(Information supplied)

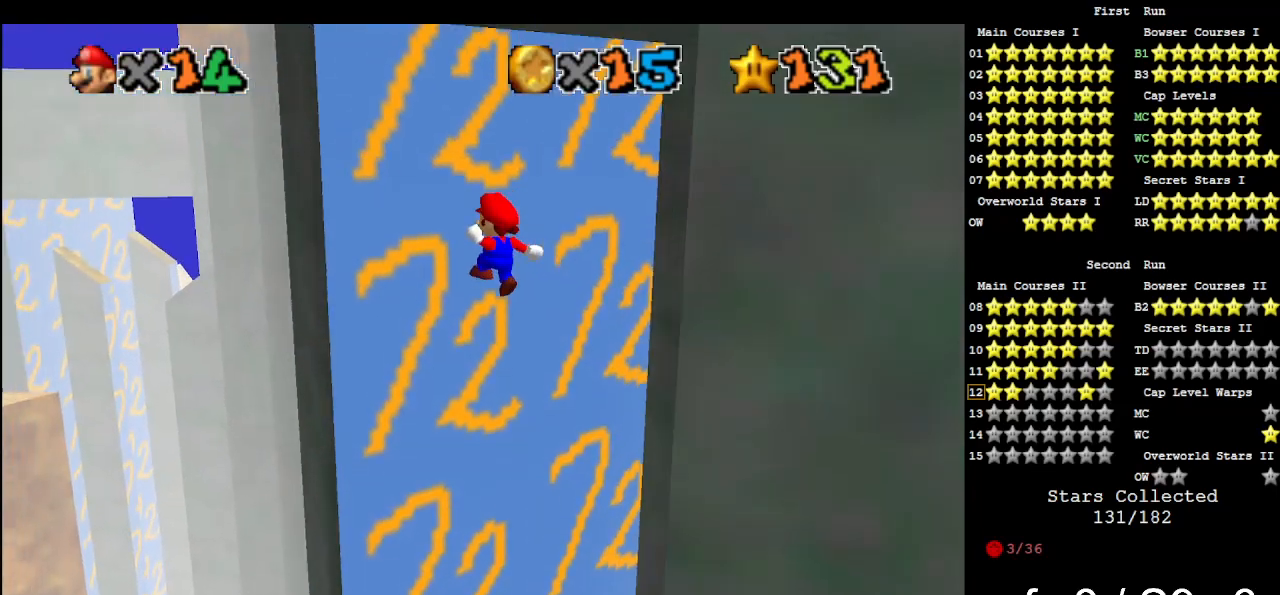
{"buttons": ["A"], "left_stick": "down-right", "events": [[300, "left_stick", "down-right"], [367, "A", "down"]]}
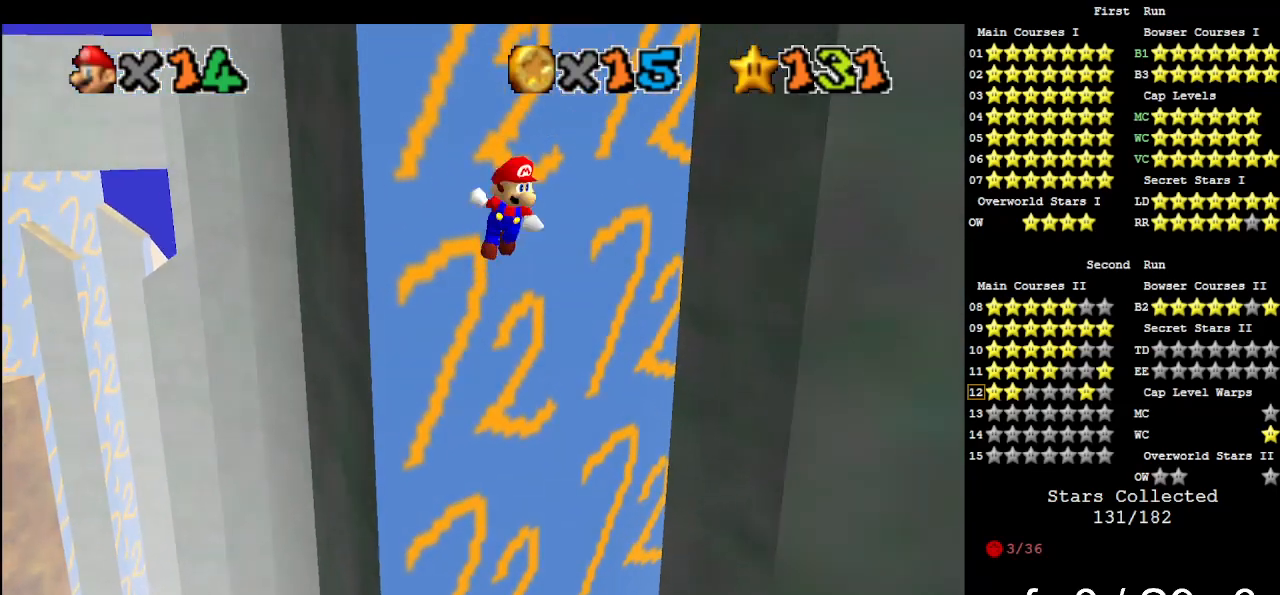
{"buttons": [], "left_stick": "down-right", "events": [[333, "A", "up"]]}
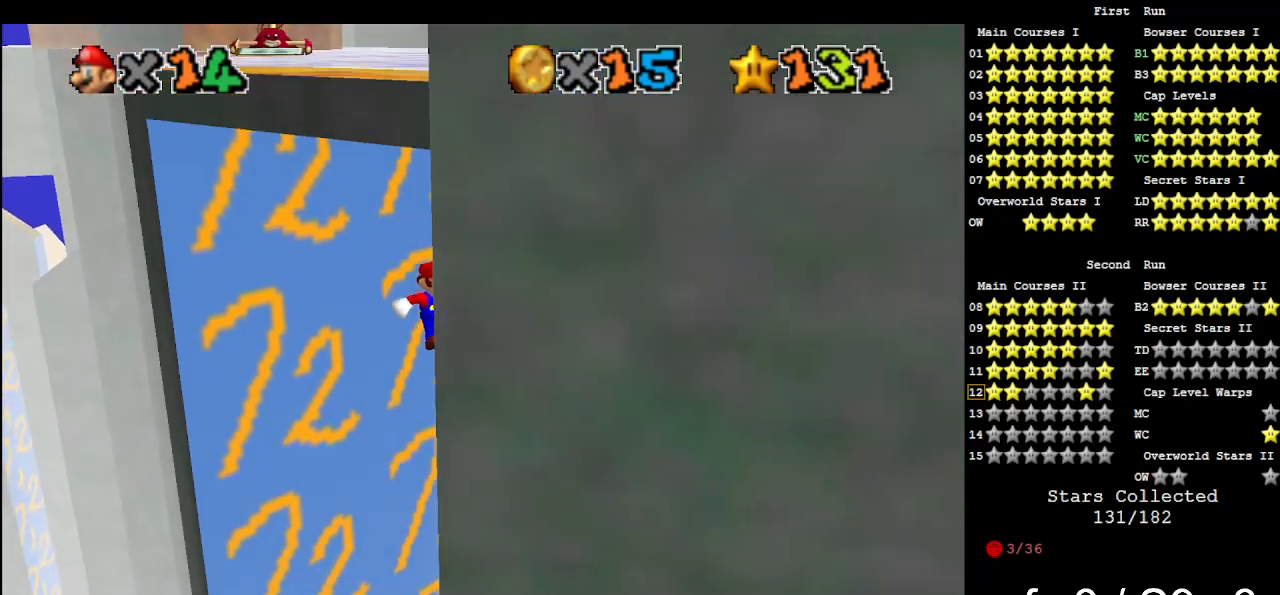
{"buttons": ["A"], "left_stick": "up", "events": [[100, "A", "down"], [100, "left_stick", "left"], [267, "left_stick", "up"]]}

(End Information supplied)

**Aim of the exercise:**
Return each line from the material above exactly, but not the pictures.

**Answer to this problem:**
{"buttons": ["A"], "left_stick": "down-right", "events": [[300, "left_stick", "down-right"], [367, "A", "down"]]}
{"buttons": [], "left_stick": "down-right", "events": [[333, "A", "up"]]}
{"buttons": ["A"], "left_stick": "up", "events": [[100, "A", "down"], [100, "left_stick", "left"], [267, "left_stick", "up"]]}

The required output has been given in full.